## RECORDS FOR THIS EXERCISE

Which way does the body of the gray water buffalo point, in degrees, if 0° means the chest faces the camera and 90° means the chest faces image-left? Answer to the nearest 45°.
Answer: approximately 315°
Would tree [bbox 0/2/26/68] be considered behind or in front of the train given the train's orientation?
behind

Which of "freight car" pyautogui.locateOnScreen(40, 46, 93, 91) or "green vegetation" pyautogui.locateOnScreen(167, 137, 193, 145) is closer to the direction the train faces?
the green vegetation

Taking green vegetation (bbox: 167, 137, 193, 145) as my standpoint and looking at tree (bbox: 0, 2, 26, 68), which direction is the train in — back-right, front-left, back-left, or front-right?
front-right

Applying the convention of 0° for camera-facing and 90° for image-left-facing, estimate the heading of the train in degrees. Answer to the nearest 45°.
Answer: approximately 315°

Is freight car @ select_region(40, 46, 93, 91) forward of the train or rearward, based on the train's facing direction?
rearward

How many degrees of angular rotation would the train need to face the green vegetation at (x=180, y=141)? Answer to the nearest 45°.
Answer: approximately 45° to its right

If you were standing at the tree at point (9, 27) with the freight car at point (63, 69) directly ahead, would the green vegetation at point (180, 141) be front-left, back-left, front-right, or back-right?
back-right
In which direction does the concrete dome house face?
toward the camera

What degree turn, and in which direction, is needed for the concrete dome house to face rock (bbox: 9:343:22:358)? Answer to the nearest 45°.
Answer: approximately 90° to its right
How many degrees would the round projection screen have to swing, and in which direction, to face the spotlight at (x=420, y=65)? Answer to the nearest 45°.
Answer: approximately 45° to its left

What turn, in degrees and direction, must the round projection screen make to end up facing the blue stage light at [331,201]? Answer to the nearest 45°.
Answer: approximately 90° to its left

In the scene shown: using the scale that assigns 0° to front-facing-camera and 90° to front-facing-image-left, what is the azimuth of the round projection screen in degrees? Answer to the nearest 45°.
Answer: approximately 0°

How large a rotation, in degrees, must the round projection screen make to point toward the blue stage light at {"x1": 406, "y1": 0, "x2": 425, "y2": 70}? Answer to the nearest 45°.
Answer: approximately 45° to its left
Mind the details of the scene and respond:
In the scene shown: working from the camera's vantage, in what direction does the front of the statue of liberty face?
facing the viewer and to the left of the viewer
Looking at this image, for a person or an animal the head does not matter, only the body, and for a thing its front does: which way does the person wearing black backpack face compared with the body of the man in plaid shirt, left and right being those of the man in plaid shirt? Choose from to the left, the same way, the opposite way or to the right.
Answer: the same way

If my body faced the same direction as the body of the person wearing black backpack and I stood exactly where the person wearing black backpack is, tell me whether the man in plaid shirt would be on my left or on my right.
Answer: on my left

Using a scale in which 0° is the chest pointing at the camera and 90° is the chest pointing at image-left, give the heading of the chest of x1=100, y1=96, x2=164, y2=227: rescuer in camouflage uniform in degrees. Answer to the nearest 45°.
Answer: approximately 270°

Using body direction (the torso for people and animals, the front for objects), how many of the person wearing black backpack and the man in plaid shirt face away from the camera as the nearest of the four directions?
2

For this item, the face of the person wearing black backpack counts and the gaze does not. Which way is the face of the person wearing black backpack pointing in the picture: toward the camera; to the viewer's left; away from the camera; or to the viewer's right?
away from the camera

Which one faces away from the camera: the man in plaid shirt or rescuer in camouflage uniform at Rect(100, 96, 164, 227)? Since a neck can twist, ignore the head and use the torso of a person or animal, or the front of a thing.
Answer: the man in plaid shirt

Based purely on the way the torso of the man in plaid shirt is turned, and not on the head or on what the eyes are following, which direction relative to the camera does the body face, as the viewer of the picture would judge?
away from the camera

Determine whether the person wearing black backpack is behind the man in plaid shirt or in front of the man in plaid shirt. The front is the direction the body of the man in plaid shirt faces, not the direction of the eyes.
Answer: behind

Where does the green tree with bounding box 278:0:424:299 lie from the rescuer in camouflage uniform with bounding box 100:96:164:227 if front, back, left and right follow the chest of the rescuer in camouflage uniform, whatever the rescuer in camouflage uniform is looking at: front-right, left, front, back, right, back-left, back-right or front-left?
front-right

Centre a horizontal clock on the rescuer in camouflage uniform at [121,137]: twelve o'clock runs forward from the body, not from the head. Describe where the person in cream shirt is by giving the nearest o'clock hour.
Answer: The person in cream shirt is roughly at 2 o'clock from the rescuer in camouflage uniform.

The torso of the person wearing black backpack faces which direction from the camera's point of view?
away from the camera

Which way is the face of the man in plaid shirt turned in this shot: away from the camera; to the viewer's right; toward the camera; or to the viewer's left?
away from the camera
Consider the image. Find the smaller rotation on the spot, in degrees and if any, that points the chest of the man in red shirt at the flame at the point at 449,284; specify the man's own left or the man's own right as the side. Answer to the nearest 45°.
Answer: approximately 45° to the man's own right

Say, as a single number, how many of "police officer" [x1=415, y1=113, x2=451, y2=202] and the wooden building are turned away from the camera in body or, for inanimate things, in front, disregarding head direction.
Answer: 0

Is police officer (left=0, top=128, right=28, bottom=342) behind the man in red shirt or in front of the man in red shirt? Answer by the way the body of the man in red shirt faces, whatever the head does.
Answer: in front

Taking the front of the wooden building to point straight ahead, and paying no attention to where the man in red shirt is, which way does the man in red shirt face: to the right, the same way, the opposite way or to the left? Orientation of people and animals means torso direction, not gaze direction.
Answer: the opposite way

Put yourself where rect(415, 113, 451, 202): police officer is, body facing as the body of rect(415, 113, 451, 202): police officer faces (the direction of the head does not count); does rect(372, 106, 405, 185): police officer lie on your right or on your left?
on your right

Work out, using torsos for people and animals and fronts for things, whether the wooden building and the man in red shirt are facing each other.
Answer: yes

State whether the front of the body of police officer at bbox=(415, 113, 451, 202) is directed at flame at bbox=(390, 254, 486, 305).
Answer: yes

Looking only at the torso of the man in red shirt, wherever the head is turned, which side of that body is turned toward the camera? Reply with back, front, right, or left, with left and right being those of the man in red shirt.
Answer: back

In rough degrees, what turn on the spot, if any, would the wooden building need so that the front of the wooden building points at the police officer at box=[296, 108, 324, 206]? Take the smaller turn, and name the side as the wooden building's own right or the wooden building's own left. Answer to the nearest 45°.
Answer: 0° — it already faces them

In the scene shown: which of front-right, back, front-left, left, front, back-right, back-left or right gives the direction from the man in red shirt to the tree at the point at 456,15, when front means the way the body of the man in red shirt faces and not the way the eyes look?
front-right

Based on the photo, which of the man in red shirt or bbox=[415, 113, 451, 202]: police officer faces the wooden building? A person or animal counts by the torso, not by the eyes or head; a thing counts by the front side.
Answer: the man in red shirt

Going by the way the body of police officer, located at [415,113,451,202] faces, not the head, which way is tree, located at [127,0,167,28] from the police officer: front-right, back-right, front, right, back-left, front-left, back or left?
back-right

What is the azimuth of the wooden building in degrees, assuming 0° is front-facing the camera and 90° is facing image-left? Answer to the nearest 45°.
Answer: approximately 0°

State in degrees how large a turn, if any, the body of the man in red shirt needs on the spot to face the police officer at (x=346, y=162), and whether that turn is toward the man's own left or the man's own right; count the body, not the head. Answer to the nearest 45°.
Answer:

## BRIEF
Rewrite all of the material above as a numbered list, leaving out the blank lines.

## EXERCISE SOLUTION
1. Which way does the body of the gray water buffalo point, in degrees, if 0° means the chest faces the camera and 90° means the chest faces image-left? Answer to the nearest 45°.
2. Answer: approximately 315°
3. Would tree [bbox 0/2/26/68] be considered behind or in front of the train given the train's orientation?
4. behind
5. Which of "freight car" pyautogui.locateOnScreen(40, 46, 93, 91) or "green vegetation" pyautogui.locateOnScreen(167, 137, 193, 145) is closer to the direction the train faces?
6. the green vegetation
7. Taking green vegetation (bbox: 167, 137, 193, 145) as my standpoint and looking at tree (bbox: 0, 2, 26, 68), which direction is the train in — back-right, front-left, back-left, or front-right?
8. front-right
9. Applying the convention of 0° for camera-facing and 90° for image-left-facing, estimate the heading of the train in degrees. Answer to the nearest 45°.
10. Answer: approximately 315°
11. Is freight car @ select_region(40, 46, 93, 91) forward of the train or rearward, based on the train's facing direction?
12. rearward
13. How many degrees of angular rotation would the train need to face the green vegetation at (x=180, y=141)? Answer to the nearest 45°.
14. Answer: approximately 45° to its right
15. If you were standing at the tree at point (9, 27) with the freight car at point (63, 69) directly ahead, would the green vegetation at point (180, 141) be front-left, back-left, front-right, or back-right?
16. back-right
17. In which direction does the concrete dome house face?
18. toward the camera
19. What degree turn, and in which direction, is needed for the concrete dome house to face rock (bbox: 9:343:22:358)? Answer to the nearest 45°.
20. Answer: approximately 90° to its right
21. How many degrees would the round projection screen have to swing, and in which direction, to face the spotlight at (x=420, y=65)? Answer to the nearest 45°.
22. Answer: approximately 45° to its left
23. What turn, in degrees and direction, must the round projection screen make to end up facing the blue stage light at [331,201]? Answer to the nearest 45°.
24. Answer: approximately 90° to its left
25. In the scene shown: using the scale that assigns 0° to front-facing-camera and 90° to front-facing-image-left, what is the azimuth of the round projection screen in degrees? Answer to the nearest 45°.
26. Answer: approximately 0°
27. How large a rotation, in degrees, must the round projection screen make to point toward the blue stage light at {"x1": 406, "y1": 0, "x2": 425, "y2": 70}? Answer to the nearest 45°.
28. Answer: approximately 45° to its left
29. Mind the details of the scene and respond:
30. In the scene shown: working from the camera's vantage, in what direction does the front of the statue of liberty face?
31. facing the viewer and to the left of the viewer
32. Looking at this image, for a person or an animal the head does not matter, only the body, and for a thing its front does: which way does the person wearing black backpack face compared with the body of the man in plaid shirt, left and right being those of the man in plaid shirt? Choose from to the left, the same way, the opposite way or to the right.
33. Answer: the same way
34. If my body faced the same direction as the body of the person wearing black backpack and I stood exactly where the person wearing black backpack is, tell me whether the man in plaid shirt would be on my left or on my right.
35. Answer: on my left
36. Using a scale in which 0° is the chest pointing at the camera and 90° is the chest pointing at image-left, give the heading of the chest of x1=100, y1=96, x2=164, y2=227: rescuer in camouflage uniform in degrees. Answer to the nearest 45°.
37. Answer: approximately 270°
38. Using body direction (the torso for people and animals, the front for objects), how many of the person wearing black backpack and the man in plaid shirt face away from the camera as the nearest of the four directions?
39. 2
40. For this item, the face of the person wearing black backpack counts and the gaze does not. Which way is the face of the person wearing black backpack pointing in the picture: toward the camera; to the viewer's left; away from the camera; or to the viewer's right?
41. away from the camera
42. Which one faces away from the camera: the man in plaid shirt or rescuer in camouflage uniform at Rect(100, 96, 164, 227)? Since a neck can twist, ignore the head and use the torso of a person or animal, or the front of a thing.
43. Answer: the man in plaid shirt
44. Based purely on the way the torso of the man in plaid shirt is turned, and not on the head or on what the eyes are following, which direction relative to the camera does the body face, as the viewer of the picture would judge?
45. away from the camera
46. Determine whether the person wearing black backpack is behind the man in plaid shirt or in front of the man in plaid shirt. The front is the direction the body of the man in plaid shirt faces, not the direction of the eyes.
47. Answer: behind
48. Where does the green tree with bounding box 278:0:424:299 lie from the rescuer in camouflage uniform with bounding box 100:96:164:227 if front, back, left and right follow the chest of the rescuer in camouflage uniform, whatever the rescuer in camouflage uniform is looking at: front-right, left, front, back, right, back-left, back-right or front-left?
49. front-right
50. Centre a horizontal clock on the rescuer in camouflage uniform at [121,137]: twelve o'clock runs forward from the body, not from the head. Describe where the person in cream shirt is by giving the nearest o'clock hour.
51. Answer: The person in cream shirt is roughly at 2 o'clock from the rescuer in camouflage uniform.
52. The torso of the person wearing black backpack faces which direction from the camera's point of view?
53. away from the camera
54. Which way is the face of the man in plaid shirt turned in this shot: away from the camera; to the viewer's right; toward the camera; or to the viewer's left?
55. away from the camera
56. Consider the image. Find the smaller rotation on the spot, in degrees and if any, that points the chest of the man in red shirt at the flame at the point at 449,284; specify the man's own left or the man's own right as the side. Answer to the nearest 45°.
57. Answer: approximately 45° to the man's own right
58. Say, as a single number, how many of "police officer" [x1=415, y1=113, x2=451, y2=202] and the wooden building are turned away from the camera in body or, for inanimate things, in front, disregarding head direction.
59. Answer: 0
60. Is police officer (left=0, top=128, right=28, bottom=342) behind the man in red shirt or in front of the man in red shirt? Answer by the way the body of the man in red shirt faces, whatever the head does.
61. Answer: in front
62. Taking the front of the wooden building to point straight ahead, and paying no attention to where the man in red shirt is, which way does the man in red shirt face: to the right, the same way, the opposite way or to the left? Orientation of people and animals means torso direction, not gaze direction.
63. Answer: the opposite way
64. Put yourself where rect(415, 113, 451, 202): police officer is, body facing as the body of rect(415, 113, 451, 202): police officer faces (the direction of the head does not count); does rect(372, 106, 405, 185): police officer lie on your right or on your left?
65. on your right
66. Work out, using torsos for people and animals and fronts for things, whether the wooden building and the man in red shirt are facing each other.
67. Answer: yes
68. State whether the front of the body of police officer at bbox=(415, 113, 451, 202) is directed at flame at bbox=(390, 254, 486, 305).
69. Answer: yes
70. Looking only at the torso of the man in red shirt, wherever the head is turned, which side of that body is turned toward the camera? Reply with back, front, right, or left, with left and right being those of the man in red shirt.
71. Answer: back
72. In rough degrees, what turn on the spot, if any, would the wooden building need so that the front of the wooden building points at the police officer at box=[296, 108, 324, 206]? Take the smaller turn, and name the side as the wooden building's own right or the wooden building's own left. Answer to the nearest 45°.
73. Answer: 0° — it already faces them
74. In the scene shown: which of front-right, back, front-left, left, front, back-right, back-left or right gives the direction from the man in red shirt to the tree at the point at 456,15, when front means the way the body of the man in red shirt faces and not the way the eyes look?
75. front-right
76. Based on the photo, which of the man in red shirt or bbox=[415, 113, 451, 202]: police officer faces the wooden building? A person or animal counts by the torso, not by the eyes or head; a thing counts by the front side.
77. Answer: the man in red shirt
78. Going by the way the body of police officer, located at [415,113,451,202] faces, not the head, which way is tree, located at [127,0,167,28] from the police officer: front-right, back-right, front, right, back-left, front-left, back or left?
79. back-right
80. What is the azimuth of the wooden building in degrees, assuming 0° is front-facing the camera and 90° is facing image-left? Answer to the nearest 45°.
81. Answer: approximately 0°
82. State in degrees how large a turn, if any, the body of the man in red shirt needs on the spot to face the police officer at (x=346, y=162), and whether that turn is toward the man's own left or the man's own right; count the body, not the head. Answer to the nearest 45°.
83. Answer:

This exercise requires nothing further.